Stored data entries
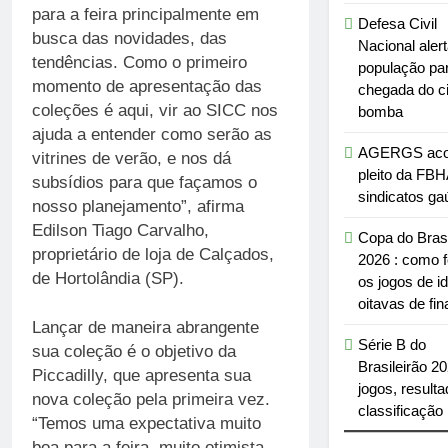
para a feira principalmente em
Defesa Civil
busca das novidades, das
Nacional aler
tendências. Como o primeiro
população pa
momento de apresentação das
chegada do c
coleções é aqui, vir ao SICC nos
bomba
ajuda a entender como serão as
AGERGS aco
vitrines de verão, e nos dá
pleito da FBH
subsídios para que façamos o
sindicatos g
nosso planejamento”, afirma
Edilson Tiago Carvalho,
Copa do Brasi
proprietário de loja de Calçados,
2026 : como 
de Hortolândia (SP).
os jogos de i
oitavas de fin
Lançar de maneira abrangente
Série B do
sua coleção é o objetivo da
Brasileirão 20
Piccadilly, que apresenta sua
jogos, result
nova coleção pela primeira vez.
classificação
“Temos uma expectativa muito
boa para a feira, muito otimista.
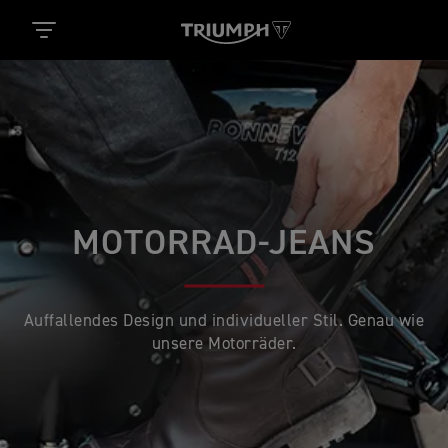
MOTORRAD-JEANS
Auffallendes Design und individueller Stil. Genau wie
unsere Motorräder.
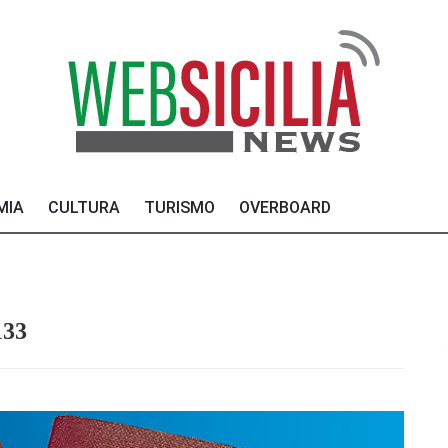
MIA
CULTURA
TURISMO
OVERBOARD
133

§ **EXERCISE OBJECTIVE**
Each record is to be restated word for word; no picture goes in.

§ **EXERCISE ANSWER**
para a feira principalmente em
Defesa Civil
busca das novidades, das
Nacional aler
tendências. Como o primeiro
população pa
momento de apresentação das
chegada do c
coleções é aqui, vir ao SICC nos
bomba
ajuda a entender como serão as
AGERGS aco
vitrines de verão, e nos dá
pleito da FBH
subsídios para que façamos o
sindicatos g
nosso planejamento”, afirma
Edilson Tiago Carvalho,
Copa do Brasi
proprietário de loja de Calçados,
2026 : como 
de Hortolândia (SP).
os jogos de i
oitavas de fin
Lançar de maneira abrangente
Série B do
sua coleção é o objetivo da
Brasileirão 20
Piccadilly, que apresenta sua
jogos, result
nova coleção pela primeira vez.
classificação
“Temos uma expectativa muito
boa para a feira, muito otimista.
MOTORRAD-JEANS
Auffallendes Design und individueller Stil. Genau wie
unsere Motorräder.
MIA
CULTURA
TURISMO
OVERBOARD
133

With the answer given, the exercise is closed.